▸ INSTRUCTIONS TO FOLLOW:
Please copy each line of the data that includes the string "lines".

Top of DATA PROVIDED

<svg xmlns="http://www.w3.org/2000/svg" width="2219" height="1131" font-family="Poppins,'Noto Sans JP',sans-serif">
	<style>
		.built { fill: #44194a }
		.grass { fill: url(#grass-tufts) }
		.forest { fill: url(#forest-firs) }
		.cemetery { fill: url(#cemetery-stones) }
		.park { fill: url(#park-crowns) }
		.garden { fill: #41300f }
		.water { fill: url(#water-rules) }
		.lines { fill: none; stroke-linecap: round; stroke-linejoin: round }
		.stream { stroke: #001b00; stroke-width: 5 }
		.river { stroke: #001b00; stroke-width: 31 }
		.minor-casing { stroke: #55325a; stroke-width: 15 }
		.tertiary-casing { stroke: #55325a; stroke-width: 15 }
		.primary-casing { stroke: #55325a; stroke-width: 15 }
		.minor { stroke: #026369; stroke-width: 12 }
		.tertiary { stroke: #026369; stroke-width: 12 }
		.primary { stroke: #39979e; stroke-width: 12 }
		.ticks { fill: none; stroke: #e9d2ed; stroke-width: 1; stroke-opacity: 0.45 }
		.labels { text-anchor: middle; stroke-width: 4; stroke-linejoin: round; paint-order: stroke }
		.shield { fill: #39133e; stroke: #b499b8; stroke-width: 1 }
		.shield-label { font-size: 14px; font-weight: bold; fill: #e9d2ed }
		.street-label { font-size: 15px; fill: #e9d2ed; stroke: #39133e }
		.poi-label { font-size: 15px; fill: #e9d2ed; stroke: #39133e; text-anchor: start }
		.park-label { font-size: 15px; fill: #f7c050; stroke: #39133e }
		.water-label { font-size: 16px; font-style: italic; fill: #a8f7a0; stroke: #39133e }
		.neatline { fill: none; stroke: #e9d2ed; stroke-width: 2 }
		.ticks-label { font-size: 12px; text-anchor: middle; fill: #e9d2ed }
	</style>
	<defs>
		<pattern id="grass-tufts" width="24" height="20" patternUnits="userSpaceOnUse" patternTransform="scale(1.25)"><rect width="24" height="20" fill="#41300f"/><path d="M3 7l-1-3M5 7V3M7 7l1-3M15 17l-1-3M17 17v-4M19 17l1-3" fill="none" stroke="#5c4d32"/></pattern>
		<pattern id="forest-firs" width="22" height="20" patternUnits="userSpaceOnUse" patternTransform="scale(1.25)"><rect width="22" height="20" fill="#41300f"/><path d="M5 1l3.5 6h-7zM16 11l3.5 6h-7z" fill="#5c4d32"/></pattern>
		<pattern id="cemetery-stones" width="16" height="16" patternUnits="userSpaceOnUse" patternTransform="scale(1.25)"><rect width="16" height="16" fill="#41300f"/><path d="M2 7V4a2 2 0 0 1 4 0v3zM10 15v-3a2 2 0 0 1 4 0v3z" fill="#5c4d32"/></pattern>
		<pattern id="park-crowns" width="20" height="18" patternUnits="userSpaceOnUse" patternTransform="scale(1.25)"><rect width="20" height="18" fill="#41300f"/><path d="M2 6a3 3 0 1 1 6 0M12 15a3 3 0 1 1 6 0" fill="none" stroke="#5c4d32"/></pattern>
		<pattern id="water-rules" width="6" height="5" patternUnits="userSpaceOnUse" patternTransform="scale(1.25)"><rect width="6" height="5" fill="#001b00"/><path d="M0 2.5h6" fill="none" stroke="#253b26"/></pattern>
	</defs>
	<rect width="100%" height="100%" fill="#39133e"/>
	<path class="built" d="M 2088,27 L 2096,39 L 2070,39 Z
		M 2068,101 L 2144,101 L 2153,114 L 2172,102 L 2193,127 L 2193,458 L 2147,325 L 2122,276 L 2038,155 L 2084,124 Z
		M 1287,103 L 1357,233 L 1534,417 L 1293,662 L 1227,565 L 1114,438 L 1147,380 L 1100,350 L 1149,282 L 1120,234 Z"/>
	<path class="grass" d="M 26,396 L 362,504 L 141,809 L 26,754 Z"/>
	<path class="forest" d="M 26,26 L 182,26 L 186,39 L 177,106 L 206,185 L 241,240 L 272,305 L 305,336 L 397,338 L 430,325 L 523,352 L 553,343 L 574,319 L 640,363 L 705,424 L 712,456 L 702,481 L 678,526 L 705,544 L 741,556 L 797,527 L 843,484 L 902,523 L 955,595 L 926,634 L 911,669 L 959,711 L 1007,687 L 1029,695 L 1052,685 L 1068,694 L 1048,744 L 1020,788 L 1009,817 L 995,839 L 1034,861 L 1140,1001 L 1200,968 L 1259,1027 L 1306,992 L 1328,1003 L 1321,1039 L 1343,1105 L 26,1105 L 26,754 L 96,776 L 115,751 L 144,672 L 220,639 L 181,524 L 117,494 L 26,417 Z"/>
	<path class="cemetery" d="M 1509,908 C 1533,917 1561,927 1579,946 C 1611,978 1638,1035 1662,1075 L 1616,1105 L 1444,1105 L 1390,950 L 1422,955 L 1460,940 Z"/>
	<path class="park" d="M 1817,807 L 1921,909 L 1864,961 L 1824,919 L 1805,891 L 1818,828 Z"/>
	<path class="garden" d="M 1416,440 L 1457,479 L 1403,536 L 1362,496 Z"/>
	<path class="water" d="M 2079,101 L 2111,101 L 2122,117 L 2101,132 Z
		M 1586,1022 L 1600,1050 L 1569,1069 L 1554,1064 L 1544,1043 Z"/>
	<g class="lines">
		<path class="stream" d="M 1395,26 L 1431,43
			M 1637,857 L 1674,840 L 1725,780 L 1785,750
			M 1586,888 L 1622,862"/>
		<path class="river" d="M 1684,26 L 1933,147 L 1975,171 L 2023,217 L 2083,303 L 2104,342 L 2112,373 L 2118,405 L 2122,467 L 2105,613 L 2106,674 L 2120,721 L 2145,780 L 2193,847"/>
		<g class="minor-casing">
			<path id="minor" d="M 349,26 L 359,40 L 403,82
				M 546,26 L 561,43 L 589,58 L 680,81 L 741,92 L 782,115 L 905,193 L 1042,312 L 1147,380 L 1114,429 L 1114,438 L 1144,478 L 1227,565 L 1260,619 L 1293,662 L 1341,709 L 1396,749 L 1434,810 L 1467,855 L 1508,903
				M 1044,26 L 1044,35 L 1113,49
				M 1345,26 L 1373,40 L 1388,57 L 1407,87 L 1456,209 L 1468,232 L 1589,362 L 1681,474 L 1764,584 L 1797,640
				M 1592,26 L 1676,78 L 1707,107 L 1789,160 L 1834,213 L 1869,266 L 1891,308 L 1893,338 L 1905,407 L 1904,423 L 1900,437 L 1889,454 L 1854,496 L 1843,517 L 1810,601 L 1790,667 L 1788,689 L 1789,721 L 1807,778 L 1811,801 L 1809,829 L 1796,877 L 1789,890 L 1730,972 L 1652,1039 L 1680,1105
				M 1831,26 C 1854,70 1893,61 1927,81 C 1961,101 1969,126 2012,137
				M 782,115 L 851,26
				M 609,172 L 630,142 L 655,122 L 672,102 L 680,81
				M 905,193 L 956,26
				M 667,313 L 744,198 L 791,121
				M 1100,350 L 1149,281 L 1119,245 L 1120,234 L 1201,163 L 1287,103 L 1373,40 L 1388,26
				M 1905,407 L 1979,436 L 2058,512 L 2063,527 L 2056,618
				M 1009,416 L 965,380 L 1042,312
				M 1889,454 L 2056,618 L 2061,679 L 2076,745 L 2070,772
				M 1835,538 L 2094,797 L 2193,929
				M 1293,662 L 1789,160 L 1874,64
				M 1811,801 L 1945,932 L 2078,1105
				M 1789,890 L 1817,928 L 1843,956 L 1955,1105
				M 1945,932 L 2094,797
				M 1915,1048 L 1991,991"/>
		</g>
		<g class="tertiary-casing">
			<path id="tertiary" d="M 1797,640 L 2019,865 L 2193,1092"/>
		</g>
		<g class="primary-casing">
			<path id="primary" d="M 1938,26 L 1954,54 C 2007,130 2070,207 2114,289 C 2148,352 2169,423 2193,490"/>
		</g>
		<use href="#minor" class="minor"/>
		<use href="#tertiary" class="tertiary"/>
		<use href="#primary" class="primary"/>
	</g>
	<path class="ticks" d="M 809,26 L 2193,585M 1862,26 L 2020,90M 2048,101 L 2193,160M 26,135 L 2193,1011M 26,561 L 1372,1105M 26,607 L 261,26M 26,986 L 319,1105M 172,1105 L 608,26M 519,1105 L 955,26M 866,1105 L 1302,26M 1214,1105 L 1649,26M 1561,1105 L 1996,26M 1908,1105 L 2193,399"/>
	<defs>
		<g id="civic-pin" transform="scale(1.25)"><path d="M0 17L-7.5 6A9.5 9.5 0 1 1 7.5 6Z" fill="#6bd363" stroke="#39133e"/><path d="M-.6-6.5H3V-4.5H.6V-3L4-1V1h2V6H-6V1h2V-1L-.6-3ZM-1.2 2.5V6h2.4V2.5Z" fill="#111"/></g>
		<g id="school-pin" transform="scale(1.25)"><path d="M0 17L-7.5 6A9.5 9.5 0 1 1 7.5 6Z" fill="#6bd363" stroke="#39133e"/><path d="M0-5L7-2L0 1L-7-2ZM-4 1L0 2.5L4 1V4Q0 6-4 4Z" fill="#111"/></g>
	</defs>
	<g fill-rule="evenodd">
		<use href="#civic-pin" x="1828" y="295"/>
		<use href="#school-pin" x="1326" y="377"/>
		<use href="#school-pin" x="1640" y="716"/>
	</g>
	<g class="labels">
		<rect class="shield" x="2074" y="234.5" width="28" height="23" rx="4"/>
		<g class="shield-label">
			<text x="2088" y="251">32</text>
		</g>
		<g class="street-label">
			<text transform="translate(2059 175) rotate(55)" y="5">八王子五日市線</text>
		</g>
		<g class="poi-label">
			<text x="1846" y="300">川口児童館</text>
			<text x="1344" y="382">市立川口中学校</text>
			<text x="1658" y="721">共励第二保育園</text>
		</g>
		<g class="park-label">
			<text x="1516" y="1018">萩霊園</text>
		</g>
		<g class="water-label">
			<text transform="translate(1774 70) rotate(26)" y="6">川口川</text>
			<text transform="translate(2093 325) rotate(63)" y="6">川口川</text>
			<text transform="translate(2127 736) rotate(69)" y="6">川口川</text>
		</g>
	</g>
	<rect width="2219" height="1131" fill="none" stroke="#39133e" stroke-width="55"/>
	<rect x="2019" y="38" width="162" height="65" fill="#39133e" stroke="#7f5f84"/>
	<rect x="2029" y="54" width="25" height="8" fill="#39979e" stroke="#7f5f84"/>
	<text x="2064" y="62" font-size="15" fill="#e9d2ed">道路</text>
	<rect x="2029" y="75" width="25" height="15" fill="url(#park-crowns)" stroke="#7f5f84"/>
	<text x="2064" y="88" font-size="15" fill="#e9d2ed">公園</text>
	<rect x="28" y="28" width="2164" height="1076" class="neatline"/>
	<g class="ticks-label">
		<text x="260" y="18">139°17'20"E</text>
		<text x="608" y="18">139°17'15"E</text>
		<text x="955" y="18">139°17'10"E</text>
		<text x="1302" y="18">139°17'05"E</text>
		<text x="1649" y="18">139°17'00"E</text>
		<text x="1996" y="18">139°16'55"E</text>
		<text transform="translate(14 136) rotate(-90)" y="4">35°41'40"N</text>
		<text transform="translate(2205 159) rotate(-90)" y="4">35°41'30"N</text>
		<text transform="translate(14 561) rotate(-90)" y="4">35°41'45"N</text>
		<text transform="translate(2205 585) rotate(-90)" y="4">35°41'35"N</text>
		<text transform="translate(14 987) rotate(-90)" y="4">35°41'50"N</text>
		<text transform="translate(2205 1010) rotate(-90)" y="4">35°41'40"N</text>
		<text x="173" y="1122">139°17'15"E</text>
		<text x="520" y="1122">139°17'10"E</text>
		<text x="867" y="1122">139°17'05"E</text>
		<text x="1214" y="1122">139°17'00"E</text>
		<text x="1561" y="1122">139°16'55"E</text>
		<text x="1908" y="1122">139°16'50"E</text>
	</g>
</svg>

Bottom of DATA PROVIDED

▸ SOLUTION BELOW:
		.lines { fill: none; stroke-linecap: round; stroke-linejoin: round }
	<g class="lines">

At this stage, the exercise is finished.